◆ Excerpt to read:
Being Laramie Buchanan follows a twenty-three-year-old woman navigating grief, first love, family secrets, and sudden danger. What was the inspiration for the setup of your story?
The first chapter of all of my novels is the framework from which the writing emerges organically. Sometimes a song, an observation, a dream, or a personal experience inspires the setting. The setting of the first chapter of Being Laramie Buchanan is reminiscent of my own law school graduation ceremony that took place at Chautauqua Auditorium in Boulder. I recently saw a photo of me in a cap and gown at that ceremony, and as with all of my novels, I asked the question “what if”? For Laramie Buchanan, the question was “what if someone significant had been missing at the ceremony”? And from there, the story develops with answers provided in the backstory and its aftermath. I discovered that as I write, I am able to see the action develop in front of me – almost like watching a movie. As I sit at my keyboard, it often feels like the novel is writing itself and my fingers on the keyboard are just the tools needed to put it into words on a page.
Family secrets play a significant role in the narrative. Why do you think hidden family histories have such power over our sense of self?
I believe that our sense of self is silently built around us, almost like a hidden building structure, as we grow. It gives us a sense of security by knowing our place in the world, particularly in the closeness of the family environment. But hidden family secrets can shake that “structure”, sometimes almost like an earthquake, and force us to evaluate and repair the damage to make the “structure” safe and strong again. For Laramie Buchanan, the family secret wasn’t in itself “earth-shattering” but it added another layer of conflict and confusion to the complications she had begun to face in her early steps into adulthood.

◆ Exercise 1:
Decide whether each statement agrees with the interview about Being Laramie Buchanan: (a) The setting of the novel's first chapter recalls the author's law school graduation at Chautauqua Auditorium in Boulder. (b) The novel's protagonist is a twenty-five-year-old woman. (c) The family secret in Laramie Buchanan's story is earth-shattering in itself. Answer yes or no for each, quoting the deciding words of the interview.
◆ Exercise 2:
Carry on the interview about Being Laramie Buchanan from the point where it stops.

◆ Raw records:
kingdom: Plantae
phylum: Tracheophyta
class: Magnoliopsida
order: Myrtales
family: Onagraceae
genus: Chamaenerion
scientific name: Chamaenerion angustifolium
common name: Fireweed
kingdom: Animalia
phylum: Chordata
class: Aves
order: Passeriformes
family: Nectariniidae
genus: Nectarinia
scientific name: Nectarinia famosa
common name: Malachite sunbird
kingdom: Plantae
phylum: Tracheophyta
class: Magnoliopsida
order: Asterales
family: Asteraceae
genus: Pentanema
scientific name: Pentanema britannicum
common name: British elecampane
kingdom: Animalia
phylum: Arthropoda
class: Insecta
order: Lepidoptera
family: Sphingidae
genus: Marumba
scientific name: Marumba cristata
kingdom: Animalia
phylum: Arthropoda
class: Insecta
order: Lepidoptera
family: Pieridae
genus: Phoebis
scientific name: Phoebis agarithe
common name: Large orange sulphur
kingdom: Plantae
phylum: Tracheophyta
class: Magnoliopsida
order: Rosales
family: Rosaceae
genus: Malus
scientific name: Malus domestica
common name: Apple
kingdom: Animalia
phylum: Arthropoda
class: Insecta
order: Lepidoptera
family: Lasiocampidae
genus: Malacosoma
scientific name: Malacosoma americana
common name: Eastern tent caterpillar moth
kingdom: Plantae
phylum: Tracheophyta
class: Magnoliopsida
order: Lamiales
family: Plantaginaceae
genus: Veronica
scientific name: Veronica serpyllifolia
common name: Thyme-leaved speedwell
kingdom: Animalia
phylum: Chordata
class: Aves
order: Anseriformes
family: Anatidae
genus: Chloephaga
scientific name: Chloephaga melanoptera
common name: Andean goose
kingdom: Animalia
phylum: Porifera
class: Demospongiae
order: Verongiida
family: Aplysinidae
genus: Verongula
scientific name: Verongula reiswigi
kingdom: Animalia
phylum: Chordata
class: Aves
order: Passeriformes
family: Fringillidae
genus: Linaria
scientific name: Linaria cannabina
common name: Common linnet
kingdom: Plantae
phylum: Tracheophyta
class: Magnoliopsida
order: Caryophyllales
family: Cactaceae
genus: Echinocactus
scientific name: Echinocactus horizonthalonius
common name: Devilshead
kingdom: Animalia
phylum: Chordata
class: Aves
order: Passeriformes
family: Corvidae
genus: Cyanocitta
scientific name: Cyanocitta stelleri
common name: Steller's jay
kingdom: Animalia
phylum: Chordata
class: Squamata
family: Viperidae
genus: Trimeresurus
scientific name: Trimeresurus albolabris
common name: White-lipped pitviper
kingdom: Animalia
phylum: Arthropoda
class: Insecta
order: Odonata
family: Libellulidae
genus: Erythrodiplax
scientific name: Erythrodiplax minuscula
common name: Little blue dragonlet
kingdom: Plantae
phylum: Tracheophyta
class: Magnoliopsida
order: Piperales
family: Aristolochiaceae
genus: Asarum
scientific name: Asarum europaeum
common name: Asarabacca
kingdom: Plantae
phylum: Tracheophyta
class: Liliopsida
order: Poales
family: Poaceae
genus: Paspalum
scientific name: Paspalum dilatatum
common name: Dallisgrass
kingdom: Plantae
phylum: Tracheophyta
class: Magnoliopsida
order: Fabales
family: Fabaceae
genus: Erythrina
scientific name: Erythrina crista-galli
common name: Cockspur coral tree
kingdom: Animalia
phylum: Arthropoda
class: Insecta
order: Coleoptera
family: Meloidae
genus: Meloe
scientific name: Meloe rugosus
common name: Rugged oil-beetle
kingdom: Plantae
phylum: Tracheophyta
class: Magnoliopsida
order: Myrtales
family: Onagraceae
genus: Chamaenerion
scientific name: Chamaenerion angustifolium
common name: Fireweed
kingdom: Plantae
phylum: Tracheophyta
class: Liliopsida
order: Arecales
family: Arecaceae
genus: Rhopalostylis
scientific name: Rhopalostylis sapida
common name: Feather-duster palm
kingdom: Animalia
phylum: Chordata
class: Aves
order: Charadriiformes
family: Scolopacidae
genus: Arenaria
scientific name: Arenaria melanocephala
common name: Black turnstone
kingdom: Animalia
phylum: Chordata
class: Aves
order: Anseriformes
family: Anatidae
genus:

◆ Output 1:
(a) Yes: "The setting of the first chapter of Being Laramie Buchanan is reminiscent of my own law school graduation ceremony that took place at Chautauqua Auditorium in Boulder."
(b) No: "a twenty-three-year-old woman"
(c) No: "the family secret wasn’t in itself “earth-shattering”"

◆ Output 2:
Crescent Moon Ranch feels almost like a character itself. What inspired the ranch setting?
I was born and raised in Boulder County, Colorado, which is a mixture of mountains and plains. Having lived here my entire life, I’ve absorbed the essence of the exquisite area, and it has naturally emerged in the writing of each of my novels. I have also practiced yoga for several years. So I felt that Laramie needed a place of renewal and peace to allow herself to regain perspective and perhaps experience self-discovery. I have travelled up the mountain canyons many times and could visualize a place like the “Crescent Moon Ranch Yoga Retreat” tucked away on “Raspberry Road” and let my imagination run freely.
What is the next book you are working on, and when will it be available?
I have begun writing the next novel, which will be a crossover of the literary/ contemporary women’s fiction/ romance genres with a slight fantasy element. This book may be available in late 2026 or early 2027. I also write illustrated picture books in rhyme for children, ages 2-6, one of which may be published within the next year, as well.
Author Links: GoodReads | Facebook | Website | Amazon
Laramie Buchanan is a likeable, relatable protagonist whose journey from emotional reflection to self-discovery is paved by seemingly insignificant moments that carry consequential impact.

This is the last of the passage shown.